In Exodus he’s the Passover Lamb.
In Leviticus he’s the High Priest.
In Numbers he’s the Cloud by day and the Pillar of Fire by night.
In Deuteronomy he’s the City of our Refuge.
In Joshua he’s the Scarlet Thread out Rahab’s window.
In Judges he is our Righteous Judge.
In Ruth he is our Kinsman Redeemer.
In 1 and 2 Samuel he is our trusted Prophet.
And in Kings and Chronicles he’s our Reigning King.
In Ezra he is our Faithful Scribe.
In Nehemiah he’s the Rebuilder of everything that is broken.
In Esther he is Mordecai sitting faithfully at the gate.
In Job he’s our Redeemer that ever lives.
In Psalms he is my Shepherd and I shall not want.
In Proverbs and Ecclesiastes he is our Wisdom.
And in Song of Solomon he’s the Beautiful Bridegroom.
In Isaiah he’s the Suffering Servant.
In Jeremiah and Lamentations it is Jesus that is the Weeping Prophet.
In Ezekiel he’s the One who Breathes Life into the valley of dry bones.
In Daniel he is the Fourth Man in the fiery furnace.
In Hosea he is my Love that is forever faithful.
In Joel he Baptizes us with the Holy Spirit.
In Amos he’s our Burden Bearer.
In Obadiah he’s our Savior.
In Jonah he is the great Missionary who takes the Word of God into all the world.
In Micah he is the Messenger with beautiful feet.
In Nahum he is the Avenger.
In Habakkuk he is the Watchman who is ever praying for revival.
In Zephaniah he is the Lord mighty to save us.
In Haggai he is the Restorer of our lost heritage.
In Zechariah he is our Fountain.
And in Malachi he is the Son of Righteousness with healing in his wings.
In Matthew he is the Christ, the Son of the Living God.
In Mark he is the Miracle Worker.
In Luke he is the Son of Man.
In John he is the Door by which everyone of us must enter.
In Acts he is the Shining Light that appears to Saul on the road to Damascus.
In Romans he is our Justifier.
In 1 Corinthians he is our Resurrection.
In 2 Corinthians he is our Sin Bearer.
In Galatians he Redeems us from the law.
In Ephesians he is our Unsearchable Riches.
In Philippians he Supplies our every need.
In Colossians he’s the Fullness of the God Head bodily.
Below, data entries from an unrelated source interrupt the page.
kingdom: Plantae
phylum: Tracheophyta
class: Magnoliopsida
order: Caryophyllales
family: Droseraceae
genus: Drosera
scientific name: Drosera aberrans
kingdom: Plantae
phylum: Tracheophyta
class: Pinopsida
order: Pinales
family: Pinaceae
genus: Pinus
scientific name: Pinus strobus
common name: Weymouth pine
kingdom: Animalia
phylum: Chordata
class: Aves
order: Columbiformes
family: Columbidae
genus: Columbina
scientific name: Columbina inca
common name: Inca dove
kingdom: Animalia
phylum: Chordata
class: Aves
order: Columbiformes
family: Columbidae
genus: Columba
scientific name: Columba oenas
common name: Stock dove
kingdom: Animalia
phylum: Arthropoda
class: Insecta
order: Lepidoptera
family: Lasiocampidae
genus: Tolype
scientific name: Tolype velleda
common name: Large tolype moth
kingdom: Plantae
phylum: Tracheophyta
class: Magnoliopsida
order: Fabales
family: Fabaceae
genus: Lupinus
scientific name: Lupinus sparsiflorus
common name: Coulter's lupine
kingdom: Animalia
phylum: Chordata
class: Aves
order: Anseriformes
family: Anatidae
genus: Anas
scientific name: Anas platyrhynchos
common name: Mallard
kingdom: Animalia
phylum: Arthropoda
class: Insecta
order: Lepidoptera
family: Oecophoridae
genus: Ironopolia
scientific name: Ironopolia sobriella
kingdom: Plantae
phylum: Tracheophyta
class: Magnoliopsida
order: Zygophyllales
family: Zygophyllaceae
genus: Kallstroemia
In 1 and 2 Thessalonians he is our Soon Coming King.
In 1 and 2 Timothy he is the Mediator between God and Man.
In Titus he is our Blessed Hope.
In Philemon he is a Friend that sticks closer than a brother.
In Hebrews he’s the Blood of the Everlasting Covenant.
In James it is Jesus who Heals the sick.
In 1 and 2 Peter he is the Chief Shepherd.
In 1, 2 and 3 John it is Jesus who is God’s very definition of Love.
In Jude he is the Lord coming with ten thousand saints.
And in Revelation, lift up your eyes Church, for your redemption draws near, for he is the King of kings and Lord of lords.
If you do not have a relationship with Jesus you are missing the most important thing in life. I don’t know what else you might accomplish in life, but without Jesus it will be eternally meaningless. Jesus not only gives life – he is life and came that we might have life to the full.